Not gonna happen, but it checks a lot of boxes and solves a lot of problems for Biden. And, it makes for a fun hypothetical.
Biden/Rice.
She’s qualified. She’s a woman. She’s black. She gives right thinking republicans cover to support Biden.
I strongly suspect that the blog author will hate this idea. LOL
For the avoidance of doubt, I meant Condoleezza, not Susan.
Doesn’t matter; neither meets my criteria as neither has ever run for office much less run for president.

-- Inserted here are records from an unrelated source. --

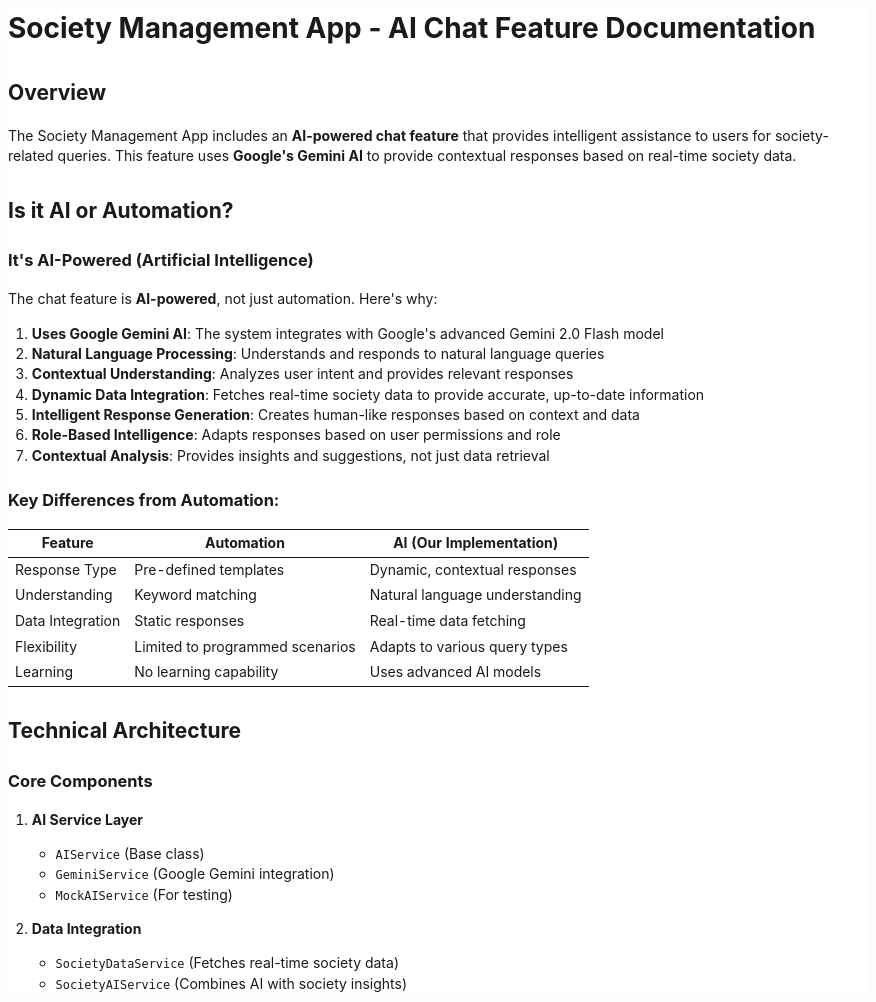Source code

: # Society Management App - AI Chat Feature Documentation

## Overview

The Society Management App includes an **AI-powered chat feature** that provides intelligent assistance to users for society-related queries. This feature uses **Google's Gemini AI** to provide contextual responses based on real-time society data.

## Is it AI or Automation?

### **It's AI-Powered (Artificial Intelligence)**

The chat feature is **AI-powered**, not just automation. Here's why:

1. **Uses Google Gemini AI**: The system integrates with Google's advanced Gemini 2.0 Flash model
2. **Natural Language Processing**: Understands and responds to natural language queries
3. **Contextual Understanding**: Analyzes user intent and provides relevant responses
4. **Dynamic Data Integration**: Fetches real-time society data to provide accurate, up-to-date information
5. **Intelligent Response Generation**: Creates human-like responses based on context and data
6. **Role-Based Intelligence**: Adapts responses based on user permissions and role
7. **Contextual Analysis**: Provides insights and suggestions, not just data retrieval

### **Key Differences from Automation:**

| Feature | Automation | AI (Our Implementation) |
|---------|------------|-------------------------|
| Response Type | Pre-defined templates | Dynamic, contextual responses |
| Understanding | Keyword matching | Natural language understanding |
| Data Integration | Static responses | Real-time data fetching |
| Flexibility | Limited to programmed scenarios | Adapts to various query types |
| Learning | No learning capability | Uses advanced AI models |

## Technical Architecture

### Core Components

1. **AI Service Layer**
   - `AIService` (Base class)
   - `GeminiService` (Google Gemini integration)
   - `MockAIService` (For testing)

2. **Data Integration**
   - `SocietyDataService` (Fetches real-time society data)
   - `SocietyAIService` (Combines AI with society insights)
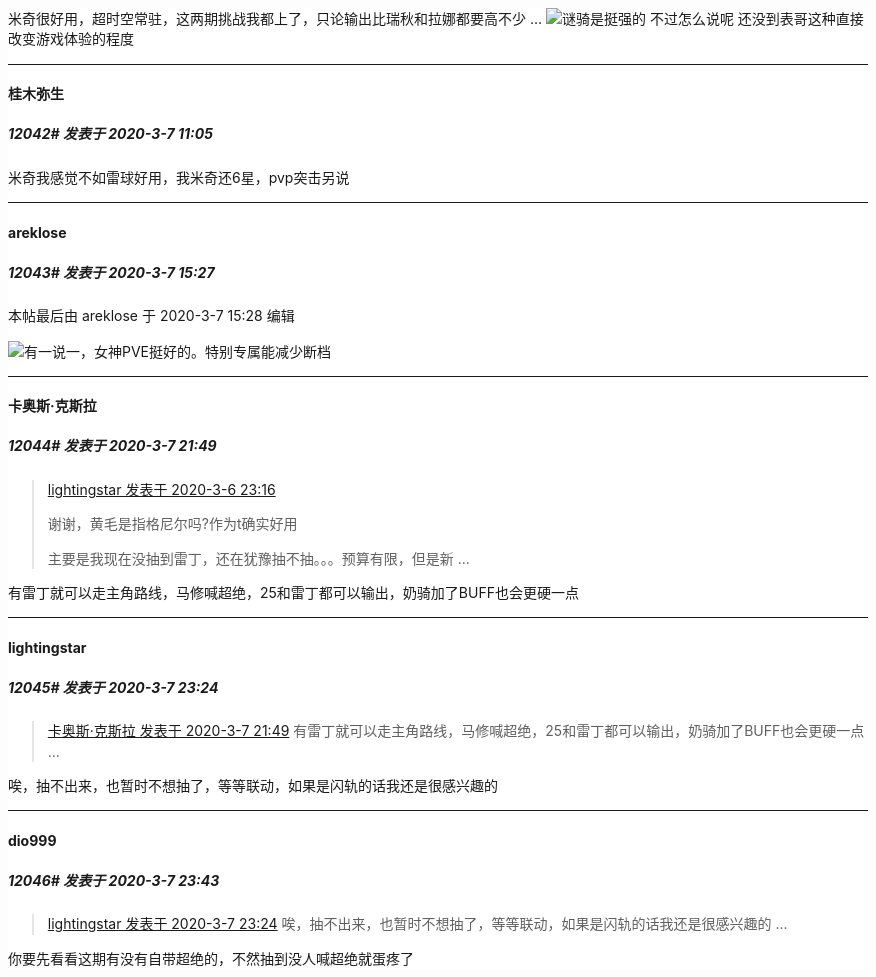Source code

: 米奇很好用，超时空常驻，这两期挑战我都上了，只论输出比瑞秋和拉娜都要高不少 ...</blockquote>
<img src="https://static.saraba1st.com/image/smiley/face2017/068.png" referrerpolicy="no-referrer">谜骑是挺强的 不过怎么说呢 还没到表哥这种直接改变游戏体验的程度


*****

####  桂木弥生  
##### 12042#       发表于 2020-3-7 11:05


米奇我感觉不如雷球好用，我米奇还6星，pvp突击另说


*****

####  areklose  
##### 12043#       发表于 2020-3-7 15:27


 本帖最后由 areklose 于 2020-3-7 15:28 编辑 

<img src="https://static.saraba1st.com/image/smiley/face2017/037.png" referrerpolicy="no-referrer">有一说一，女神PVE挺好的。特别专属能减少断档


*****

####  卡奥斯·克斯拉  
##### 12044#       发表于 2020-3-7 21:49


<blockquote><a href="httphttps://bbs.saraba1st.com/2b/forum.php?mod=redirect&amp;goto=findpost&amp;pid=46641911&amp;ptid=1540825" target="_blank">lightingstar 发表于 2020-3-6 23:16</a>

谢谢，黄毛是指格尼尔吗?作为t确实好用

主要是我现在没抽到雷丁，还在犹豫抽不抽。。。预算有限，但是新 ...</blockquote>
有雷丁就可以走主角路线，马修喊超绝，25和雷丁都可以输出，奶骑加了BUFF也会更硬一点


*****

####  lightingstar  
##### 12045#       发表于 2020-3-7 23:24


<blockquote><a href="httphttps://bbs.saraba1st.com/2b/forum.php?mod=redirect&amp;goto=findpost&amp;pid=46650944&amp;ptid=1540825" target="_blank">卡奥斯·克斯拉 发表于 2020-3-7 21:49</a>
有雷丁就可以走主角路线，马修喊超绝，25和雷丁都可以输出，奶骑加了BUFF也会更硬一点 ...</blockquote>
唉，抽不出来，也暂时不想抽了，等等联动，如果是闪轨的话我还是很感兴趣的


*****

####  dio999  
##### 12046#       发表于 2020-3-7 23:43


<blockquote><a href="httphttps://bbs.saraba1st.com/2b/forum.php?mod=redirect&amp;goto=findpost&amp;pid=46652026&amp;ptid=1540825" target="_blank">lightingstar 发表于 2020-3-7 23:24</a>
唉，抽不出来，也暂时不想抽了，等等联动，如果是闪轨的话我还是很感兴趣的 ...</blockquote>
你要先看看这期有没有自带超绝的，不然抽到没人喊超绝就蛋疼了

A national campaign would chew them alive. And that’s before we get to all the other problems.
You mean like Trump had never run for office? It’s a good thing we have that trusty old political play book to refer to when thinking about this election.
This is just for fun, but think about it. Biden/Rice gets the Obama vote, the Clinton vote, and the Bush vote. The far left won’t vote for Trump, so, they’ll go along too. It gets black voters. It gets voters who’d like to see a woman in high office. It could get centrists who are dissatisfied with divisive politics and republicans who are disgusted by Trump back to the polls and voting for the Biden/Rice ticket (as opposed to staying home or throwing away their vote on some third party candidate).
I know the crazy Tea Party/flat earthers of the world will still vote for Trump. But that can’t be helped. I am not in love with Condoleeza. She has lots of warts. She’s wooden. And she’s part of the Bush 43 machine that took us to Iraq (would have been unforgivable to me before Trump’s madness cast a new light on what is and what is not possible). But desperate times call for desperate measures.
If not Rice, fine. Who do you think works best to help get Trump out of office. A lot has changed since you first posted this. Has the senator from Minnesota (Klobuchar)’s shine dulled in the last 6 or 7 months?
The pundits say the MN tie has hurt Klobuchar and that sounds plausible. And the pundits say the leading candidates for Biden’s veep are Warren and Harris, which I also have no reason to doubt. Leaving aside my preferences, both seem to bring something and maybe cost something. So I imagine it will come down to personal chemistry.
Other names bruted about like Val Demings also fail my ‘been in the cauldron’ test.